MC: Totally. There is a parallel that I voluntarily reflect in the book on the political situation. That was the first democracy in the world, they had no referents, but they did the same atrocities that we do today. It was an assembly where everyone voted, very pure. But as Euripides said, democracy is the dictatorship of demagogues. In the end they came, convinced everyone with their own passions and made terrible decisions. For example, the Peloponnesian war that is described in the book lasted 27 years and there were several ways to stop it through the use of the word, but there were very specific people who decided to continue with the violence because of their own desire for power, because of those passions. that they convinced others and that the rest, like sheep, accepted.

AL: And does that hold?

MC: Yes, politics is often driven by people with charisma, and unfortunately for negative reasons and their own personal interests. Therefore, in the end, the whole of society makes negative decisions for the interest of a few with great ability to move the most virulent and unthinking passions of the human being.

AL: You mentioned yesterday that you started writing this novel when your daughter Lucia, who was born with Down Syndrome, was born. Sometimes we tend to write about topics that may be more alien to us when, in reality, perhaps we also have our own or more personal stories that we can narrate. Have you ever considered writing a more intimate novel that addresses, for example, the relationship of a father? who writes and a daughter with a disability?

MC: Yes, what I have ever thought about is creating a novel set today in which one of the characters has Down Syndrome.
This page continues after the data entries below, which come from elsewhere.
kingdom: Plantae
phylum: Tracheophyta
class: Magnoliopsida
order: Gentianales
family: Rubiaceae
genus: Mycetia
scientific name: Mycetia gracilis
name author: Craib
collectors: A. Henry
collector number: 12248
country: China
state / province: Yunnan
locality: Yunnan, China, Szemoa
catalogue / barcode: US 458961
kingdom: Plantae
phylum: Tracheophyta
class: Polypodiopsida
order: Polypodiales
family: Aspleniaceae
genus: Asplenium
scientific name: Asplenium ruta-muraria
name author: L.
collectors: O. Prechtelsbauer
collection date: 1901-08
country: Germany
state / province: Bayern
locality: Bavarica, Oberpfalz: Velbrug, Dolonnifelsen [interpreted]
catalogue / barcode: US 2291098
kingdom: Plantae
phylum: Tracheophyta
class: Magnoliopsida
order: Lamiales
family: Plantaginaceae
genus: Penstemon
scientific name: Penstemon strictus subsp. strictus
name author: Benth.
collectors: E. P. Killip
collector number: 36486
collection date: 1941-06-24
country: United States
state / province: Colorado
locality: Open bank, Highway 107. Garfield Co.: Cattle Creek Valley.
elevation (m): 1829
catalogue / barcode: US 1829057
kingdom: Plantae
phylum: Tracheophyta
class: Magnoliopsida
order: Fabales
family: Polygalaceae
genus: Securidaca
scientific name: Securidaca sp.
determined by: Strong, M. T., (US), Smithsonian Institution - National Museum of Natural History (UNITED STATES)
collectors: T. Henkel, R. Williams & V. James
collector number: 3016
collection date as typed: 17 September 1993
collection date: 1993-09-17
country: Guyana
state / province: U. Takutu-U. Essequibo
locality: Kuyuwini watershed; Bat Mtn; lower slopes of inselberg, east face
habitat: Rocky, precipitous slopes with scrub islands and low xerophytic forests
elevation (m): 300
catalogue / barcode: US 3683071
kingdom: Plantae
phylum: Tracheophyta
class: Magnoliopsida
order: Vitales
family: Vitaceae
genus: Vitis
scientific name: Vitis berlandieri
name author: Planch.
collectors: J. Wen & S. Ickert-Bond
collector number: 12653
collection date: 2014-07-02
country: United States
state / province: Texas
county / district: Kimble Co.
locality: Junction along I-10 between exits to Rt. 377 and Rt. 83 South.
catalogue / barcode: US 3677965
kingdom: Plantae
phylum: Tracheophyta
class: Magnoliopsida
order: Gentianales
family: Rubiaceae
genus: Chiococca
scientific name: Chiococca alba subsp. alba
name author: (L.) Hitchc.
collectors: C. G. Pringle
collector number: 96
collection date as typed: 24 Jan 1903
That would allow me to show the realities of Down Syndrome, although I always try to show it in many ways. It would be a way of dissolving the prejudices that exist about them, showing their reality, that simple. That way life is much easier and society is more welcoming to them. It would be the best way to demonstrate it, creating a character with Down Syndrome that allows me to show information without having to stop to speak specifically about it, that remains integrated, intertwined with the plot. I have always thought about it, but also right now it may not fit with my most imminent projects.

AL: What advice would you give to those young writers who are preparing to write their first novel?

MC: Effort, perseverance. It depends on what type of novel it is, the process can be very hard, it is a sacrifice. That is why you have to be convinced that the fact of writing it will compensate you. If, in addition, the work becomes a success, then the additional components are already obvious. Seek satisfaction through writing, not success.

AL: And who would you like to present yourself to for the Planeta Award?

MC: Anyone who wants to write a novel and be successful with it. This is a trade and you have to learn first. Every time I read a novel from years ago and I see something that I don't like, I say to myself, great! Because that means that I am able to see that I could do it better and now I can do it. That must be very clear. Unless you are a Mozart of writing, in this profession it is normal that you have to learn. Run away from flattery and seek criticism. Then correct and correct until you convince the critics.

AL: What are you going to do with the award?

MC: First, Hacienda takes half (laughs). As in all my novelss 10% goes to organizations of people with disabilities. Then I will distribute what is left in three years until the next novel and pay the bills.

AL: What organizations do you collaborate with?

MC: Garrigou is the main one, since he collaborates with my daughter's school. Also with the Down Syndrome Foundation of Madrid. When my daughter was a baby I took her there and they received her very well, with physiotherapy treatments, speech therapy, stimulation; That's the best thing: stimulating them to develop their potential, and in the case of my daughter the evolution was spectacular. The affection they receive from the parents, which is an aspect that I work hard for, is also very important, because if the father is prejudiced with the disease, adaptation can be very hard and be subject to constant rejection.